───── Supplied material ─────

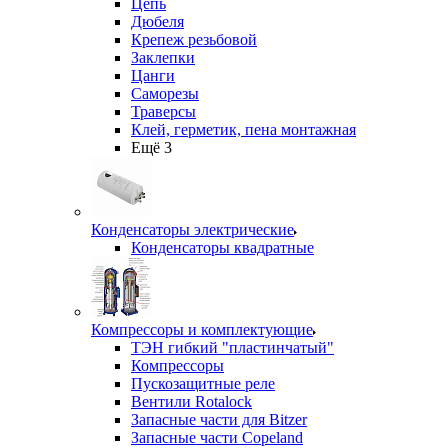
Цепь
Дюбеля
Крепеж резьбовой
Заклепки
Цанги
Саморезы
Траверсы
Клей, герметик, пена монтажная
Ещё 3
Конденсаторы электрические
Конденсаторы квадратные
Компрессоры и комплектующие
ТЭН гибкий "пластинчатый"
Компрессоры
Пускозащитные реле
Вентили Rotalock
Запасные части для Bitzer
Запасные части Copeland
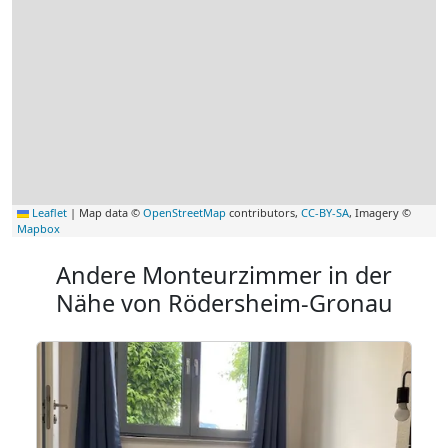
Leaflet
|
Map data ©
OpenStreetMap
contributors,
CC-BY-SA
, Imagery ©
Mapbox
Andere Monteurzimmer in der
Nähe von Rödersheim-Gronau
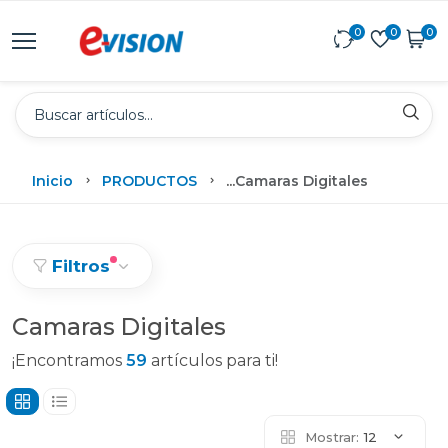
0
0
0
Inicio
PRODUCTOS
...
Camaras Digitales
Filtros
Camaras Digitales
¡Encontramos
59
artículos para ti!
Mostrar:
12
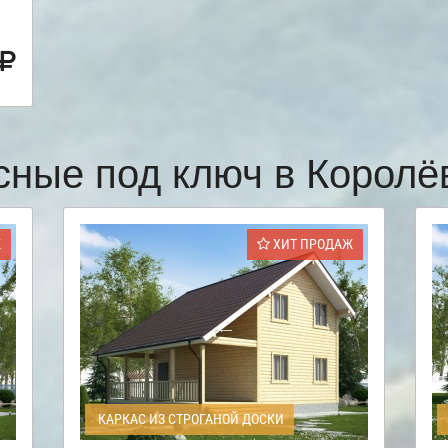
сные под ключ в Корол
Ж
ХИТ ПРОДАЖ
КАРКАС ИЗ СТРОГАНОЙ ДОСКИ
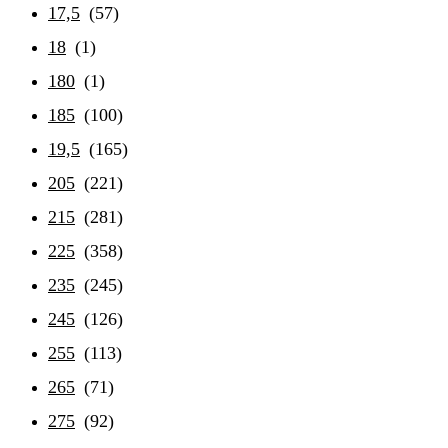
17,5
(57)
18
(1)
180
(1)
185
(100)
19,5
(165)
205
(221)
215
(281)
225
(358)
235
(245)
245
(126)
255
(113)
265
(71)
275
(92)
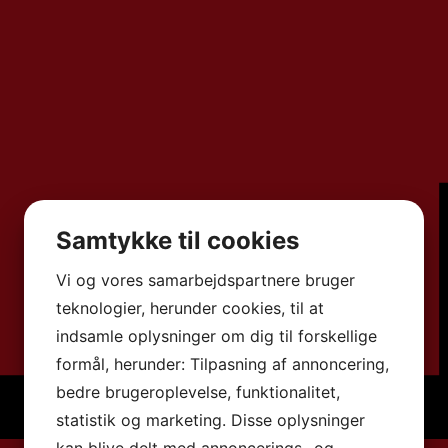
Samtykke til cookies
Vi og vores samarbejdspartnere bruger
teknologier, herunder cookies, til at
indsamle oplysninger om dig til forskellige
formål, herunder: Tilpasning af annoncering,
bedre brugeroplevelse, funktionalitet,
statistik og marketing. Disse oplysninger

─────

Problem details => Write out only those lines that fall between the one containing "Samtykke til cookies" and the end of the entries, the first and last included, exactly as they read.

Solution for this problem =>
Samtykke til cookies
Vi og vores samarbejdspartnere bruger
teknologier, herunder cookies, til at
indsamle oplysninger om dig til forskellige
formål, herunder: Tilpasning af annoncering,
bedre brugeroplevelse, funktionalitet,
statistik og marketing. Disse oplysninger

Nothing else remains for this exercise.